Ancillary studies such as thyroglobulin on the FNA specimen from the thyroid bed or from a lymph node to exclude metastatic disease can be useful when cytology is less than definitive.
Medullary Thyroid Carcinoma
Accounts for 5–10% of cases of thyroid carcinoma.
Neuroendocrine tumor derived from either the parafollicular cells or C cells of the thyroid gland, which produce calcitonin.
Eighty percent are sporadic; 20% are associated with MEN syndrome IIA or IIB or are familial forms of medullary thyroid carcinoma . Multicentricity is seen in familial cases.
Generally present at a higher stage than well-differentiated thyroid carcinomas.
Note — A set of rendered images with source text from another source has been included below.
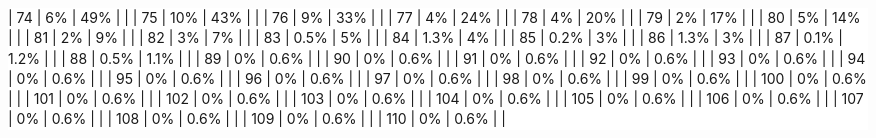 | 74 | 6% | 49% |  |
| 75 | 10% | 43% |  |
| 76 | 9% | 33% |  |
| 77 | 4% | 24% |  |
| 78 | 4% | 20% |  |
| 79 | 2% | 17% |  |
| 80 | 5% | 14% |  |
| 81 | 2% | 9% |  |
| 82 | 3% | 7% |  |
| 83 | 0.5% | 5% |  |
| 84 | 1.3% | 4% |  |
| 85 | 0.2% | 3% |  |
| 86 | 1.3% | 3% |  |
| 87 | 0.1% | 1.2% |  |
| 88 | 0.5% | 1.1% |  |
| 89 | 0% | 0.6% |  |
| 90 | 0% | 0.6% |  |
| 91 | 0% | 0.6% |  |
| 92 | 0% | 0.6% |  |
| 93 | 0% | 0.6% |  |
| 94 | 0% | 0.6% |  |
| 95 | 0% | 0.6% |  |
| 96 | 0% | 0.6% |  |
| 97 | 0% | 0.6% |  |
| 98 | 0% | 0.6% |  |
| 99 | 0% | 0.6% |  |
| 100 | 0% | 0.6% |  |
| 101 | 0% | 0.6% |  |
| 102 | 0% | 0.6% |  |
| 103 | 0% | 0.6% |  |
| 104 | 0% | 0.6% |  |
| 105 | 0% | 0.6% |  |
| 106 | 0% | 0.6% |  |
| 107 | 0% | 0.6% |  |
| 108 | 0% | 0.6% |  |
| 109 | 0% | 0.6% |  |
| 110 | 0% | 0.6% |  |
Seventy-five percent of patients with a palpable thyroid mass have metastases to the cervical lymph nodes.
While good outcomes are seen in patients with disease confined to the thyroid (95% 10-year survival in adults), patients with regionally advanced disease have a 70% 10-year survival rate.
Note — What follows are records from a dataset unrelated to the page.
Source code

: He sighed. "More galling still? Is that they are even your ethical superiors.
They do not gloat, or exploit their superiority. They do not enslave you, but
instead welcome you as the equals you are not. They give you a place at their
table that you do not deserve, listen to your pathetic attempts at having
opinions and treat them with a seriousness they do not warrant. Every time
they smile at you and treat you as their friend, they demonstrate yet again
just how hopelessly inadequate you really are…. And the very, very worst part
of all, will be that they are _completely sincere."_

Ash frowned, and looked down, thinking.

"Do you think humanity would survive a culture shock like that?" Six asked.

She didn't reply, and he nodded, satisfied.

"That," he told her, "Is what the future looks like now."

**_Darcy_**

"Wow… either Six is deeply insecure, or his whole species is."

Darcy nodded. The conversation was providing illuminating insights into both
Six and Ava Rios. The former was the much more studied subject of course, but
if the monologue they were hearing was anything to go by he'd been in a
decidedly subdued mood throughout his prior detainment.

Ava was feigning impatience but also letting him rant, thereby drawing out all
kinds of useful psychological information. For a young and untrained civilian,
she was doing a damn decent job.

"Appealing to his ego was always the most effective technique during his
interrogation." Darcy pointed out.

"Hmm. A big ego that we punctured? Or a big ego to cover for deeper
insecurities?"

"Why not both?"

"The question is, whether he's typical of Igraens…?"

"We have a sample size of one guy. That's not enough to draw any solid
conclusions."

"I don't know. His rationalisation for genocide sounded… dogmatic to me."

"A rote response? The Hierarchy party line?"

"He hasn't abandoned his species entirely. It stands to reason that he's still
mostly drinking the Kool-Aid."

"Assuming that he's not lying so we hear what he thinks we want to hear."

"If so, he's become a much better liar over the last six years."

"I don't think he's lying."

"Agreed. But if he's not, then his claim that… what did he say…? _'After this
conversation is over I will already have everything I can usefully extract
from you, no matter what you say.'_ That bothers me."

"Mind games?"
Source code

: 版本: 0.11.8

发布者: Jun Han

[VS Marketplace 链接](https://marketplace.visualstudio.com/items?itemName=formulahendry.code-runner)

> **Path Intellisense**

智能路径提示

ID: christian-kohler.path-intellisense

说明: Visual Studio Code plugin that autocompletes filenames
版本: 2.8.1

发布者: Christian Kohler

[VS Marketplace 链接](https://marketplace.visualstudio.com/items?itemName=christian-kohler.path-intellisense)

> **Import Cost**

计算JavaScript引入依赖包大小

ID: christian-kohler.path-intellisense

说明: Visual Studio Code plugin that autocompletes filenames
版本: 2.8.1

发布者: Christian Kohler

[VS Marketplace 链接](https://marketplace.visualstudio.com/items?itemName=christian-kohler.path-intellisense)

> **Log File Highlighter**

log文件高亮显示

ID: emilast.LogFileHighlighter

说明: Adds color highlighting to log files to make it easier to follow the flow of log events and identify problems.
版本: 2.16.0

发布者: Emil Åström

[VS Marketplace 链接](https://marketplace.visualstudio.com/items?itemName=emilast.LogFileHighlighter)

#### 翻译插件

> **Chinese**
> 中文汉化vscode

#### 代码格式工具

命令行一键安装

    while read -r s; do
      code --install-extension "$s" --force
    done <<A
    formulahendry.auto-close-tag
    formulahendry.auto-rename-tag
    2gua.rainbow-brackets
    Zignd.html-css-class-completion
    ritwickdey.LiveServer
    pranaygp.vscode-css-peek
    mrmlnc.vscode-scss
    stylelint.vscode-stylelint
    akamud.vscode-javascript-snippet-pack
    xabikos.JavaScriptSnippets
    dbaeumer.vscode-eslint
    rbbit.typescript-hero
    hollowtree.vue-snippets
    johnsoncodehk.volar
Medullary carcinoma is usually hypoechoic and solid, with well-defined borders (Fig. 8.9).
Echogenic foci may be seen in 80–90% of lesions and are usually dense and coarse.
Metastatic lymph nodes are usually hypoechoic with coarse calcifications that demonstrate posterior shadowing.
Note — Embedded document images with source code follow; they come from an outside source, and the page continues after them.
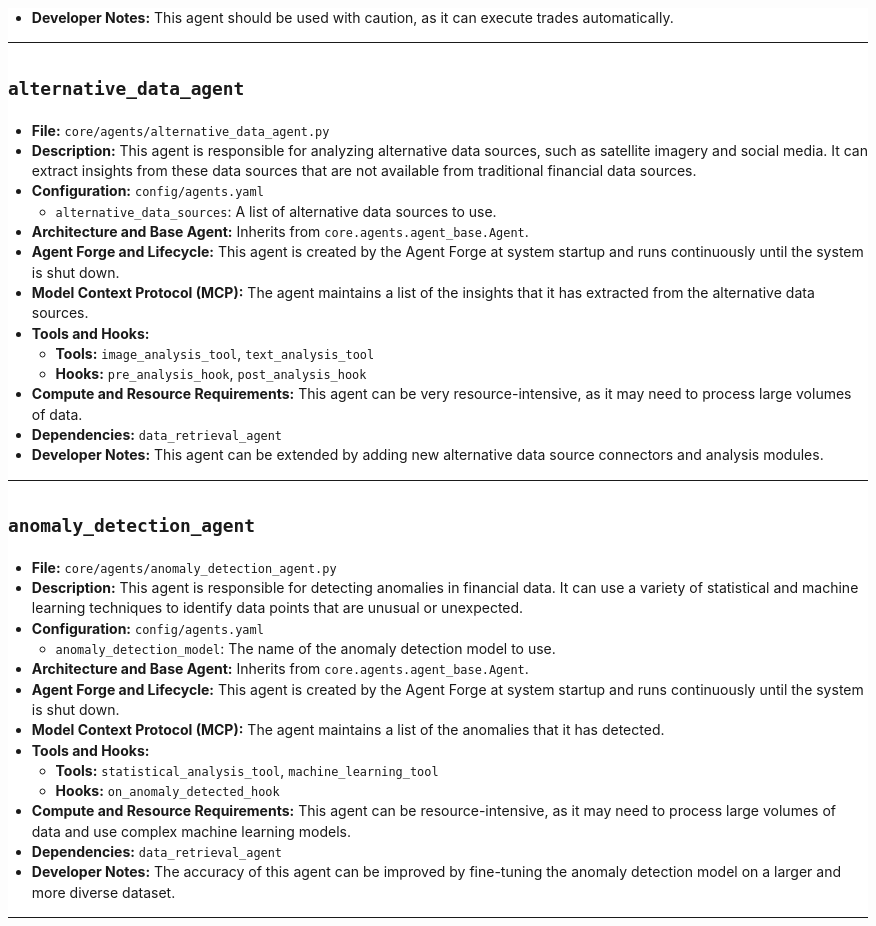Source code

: *   **Developer Notes:** This agent should be used with caution, as it can execute trades automatically.

---

## `alternative_data_agent`

*   **File:** `core/agents/alternative_data_agent.py`
*   **Description:** This agent is responsible for analyzing alternative data sources, such as satellite imagery and social media. It can extract insights from these data sources that are not available from traditional financial data sources.
*   **Configuration:** `config/agents.yaml`
    *   `alternative_data_sources`: A list of alternative data sources to use.
*   **Architecture and Base Agent:** Inherits from `core.agents.agent_base.Agent`.
*   **Agent Forge and Lifecycle:** This agent is created by the Agent Forge at system startup and runs continuously until the system is shut down.
*   **Model Context Protocol (MCP):** The agent maintains a list of the insights that it has extracted from the alternative data sources.
*   **Tools and Hooks:**
    *   **Tools:** `image_analysis_tool`, `text_analysis_tool`
    *   **Hooks:** `pre_analysis_hook`, `post_analysis_hook`
*   **Compute and Resource Requirements:** This agent can be very resource-intensive, as it may need to process large volumes of data.
*   **Dependencies:** `data_retrieval_agent`
*   **Developer Notes:** This agent can be extended by adding new alternative data source connectors and analysis modules.

---

## `anomaly_detection_agent`

*   **File:** `core/agents/anomaly_detection_agent.py`
*   **Description:** This agent is responsible for detecting anomalies in financial data. It can use a variety of statistical and machine learning techniques to identify data points that are unusual or unexpected.
*   **Configuration:** `config/agents.yaml`
    *   `anomaly_detection_model`: The name of the anomaly detection model to use.
*   **Architecture and Base Agent:** Inherits from `core.agents.agent_base.Agent`.
*   **Agent Forge and Lifecycle:** This agent is created by the Agent Forge at system startup and runs continuously until the system is shut down.
*   **Model Context Protocol (MCP):** The agent maintains a list of the anomalies that it has detected.
*   **Tools and Hooks:**
    *   **Tools:** `statistical_analysis_tool`, `machine_learning_tool`
    *   **Hooks:** `on_anomaly_detected_hook`
*   **Compute and Resource Requirements:** This agent can be resource-intensive, as it may need to process large volumes of data and use complex machine learning models.
*   **Dependencies:** `data_retrieval_agent`
*   **Developer Notes:** The accuracy of this agent can be improved by fine-tuning the anomaly detection model on a larger and more diverse dataset.

---

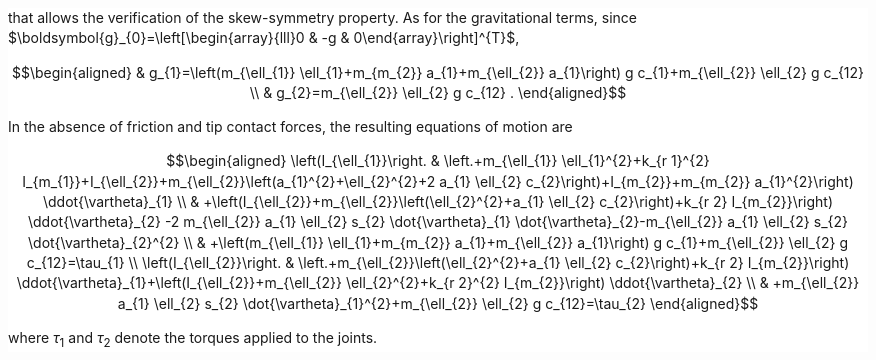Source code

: that allows the verification of the skew-symmetry property. As for the
gravitational terms, since
$\boldsymbol{g}_{0}=\left[\begin{array}{lll}0 & -g & 0\end{array}\right]^{T}$,

$$\begin{aligned}
& g_{1}=\left(m_{\ell_{1}} \ell_{1}+m_{m_{2}} a_{1}+m_{\ell_{2}} a_{1}\right) g c_{1}+m_{\ell_{2}} \ell_{2} g c_{12} \\
& g_{2}=m_{\ell_{2}} \ell_{2} g c_{12} .
\end{aligned}$$

In the absence of friction and tip contact forces, the resulting
equations of motion are

$$\begin{aligned}
\left(I_{\ell_{1}}\right. & \left.+m_{\ell_{1}} \ell_{1}^{2}+k_{r 1}^{2} I_{m_{1}}+I_{\ell_{2}}+m_{\ell_{2}}\left(a_{1}^{2}+\ell_{2}^{2}+2 a_{1} \ell_{2} c_{2}\right)+I_{m_{2}}+m_{m_{2}} a_{1}^{2}\right) \ddot{\vartheta}_{1} \\
& +\left(I_{\ell_{2}}+m_{\ell_{2}}\left(\ell_{2}^{2}+a_{1} \ell_{2} c_{2}\right)+k_{r 2} I_{m_{2}}\right) \ddot{\vartheta}_{2}  -2 m_{\ell_{2}} a_{1} \ell_{2} s_{2} \dot{\vartheta}_{1} \dot{\vartheta}_{2}-m_{\ell_{2}} a_{1} \ell_{2} s_{2} \dot{\vartheta}_{2}^{2} \\
& +\left(m_{\ell_{1}} \ell_{1}+m_{m_{2}} a_{1}+m_{\ell_{2}} a_{1}\right) g c_{1}+m_{\ell_{2}} \ell_{2} g c_{12}=\tau_{1} \\
\left(I_{\ell_{2}}\right. & \left.+m_{\ell_{2}}\left(\ell_{2}^{2}+a_{1} \ell_{2} c_{2}\right)+k_{r 2} I_{m_{2}}\right) \ddot{\vartheta}_{1}+\left(I_{\ell_{2}}+m_{\ell_{2}} \ell_{2}^{2}+k_{r 2}^{2} I_{m_{2}}\right) \ddot{\vartheta}_{2} \\
& +m_{\ell_{2}} a_{1} \ell_{2} s_{2} \dot{\vartheta}_{1}^{2}+m_{\ell_{2}} \ell_{2} g c_{12}=\tau_{2}
\end{aligned}$$

where $\tau_{1}$ and $\tau_{2}$ denote the torques applied to the
joints.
Color Doppler imaging shows chaotic intratumoral and intranodal vascularity.
On US, medullary carcinoma is difficult to differentiate from papillary carcinoma. The best clues for differentiation are the presence of shadowing tumoral calcification (punctuate in papillary) and hypoechoic nodes (hyperechoic in papillary) with coarse shadowing .
Positron emission tomography (PET) scan using fludeoxyglucose (FDG) may be used when there are elevated tumor markers but no gross disease on cross-sectional imaging.
Octreotide scintigraphy (In-111-pentreotide) or I-131-MIBG may be taken up by the tumor.